In late 2009, Draftfcb Healthcare spun off a new agency, called NeON. That agency was gifted Pfizer's established products unit, which previously resided at Area 23, another Draftfcb Healthcare agency. Pro Health, a med ed agency, is also a separate but closely linked agency within the Draftfcb Healthcare network. Area 23, Pro Health and NeON operate autonomously, “whereas the managed markets group and digital group are embedded in each of the agencies,” Maiman explains, adding that NeON's work with Pfizer has been “very successful,” with “no complaints.”
Asked about additional account wins, Maiman says pharma clients have cracked down this year on divulging account assignments to reporters, and everyone else. Levy says the crackdown has had an effect on Draftfcb Healthcare in the creative realm, too. “At least one-third or more of the work we've created over the course of the year, we are forbidden to enter into awards shows,” says Levy. “We can't even show [creative] to other teams at the same company,” in some cases, adds Maiman.

○ ○ ○ ○ ○

WHAT THE TASK ASKS: Write out, word for word, the portion of the Draftfcb Healthcare text between "Asked about additional" and "cases, adds Maiman.", inclusive.

○ ○ ○ ○ ○

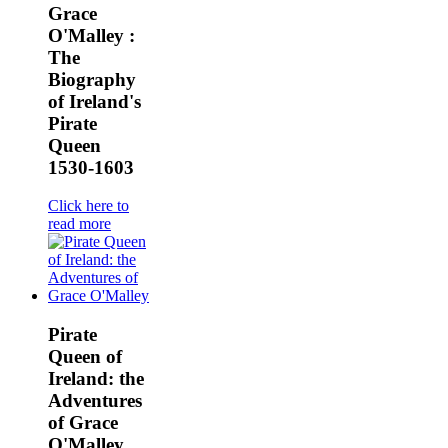
Grace
O'Malley :
The
Biography
of Ireland's
Pirate
Queen
1530-1603
Click here to
read more
Pirate
Queen of
Ireland: the
Adventures
of Grace
O'Malley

○ ○ ○ ○ ○

REPLY TO THE TASK:
Asked about additional account wins, Maiman says pharma clients have cracked down this year on divulging account assignments to reporters, and everyone else. Levy says the crackdown has had an effect on Draftfcb Healthcare in the creative realm, too. “At least one-third or more of the work we've created over the course of the year, we are forbidden to enter into awards shows,” says Levy. “We can't even show [creative] to other teams at the same company,” in some cases, adds Maiman.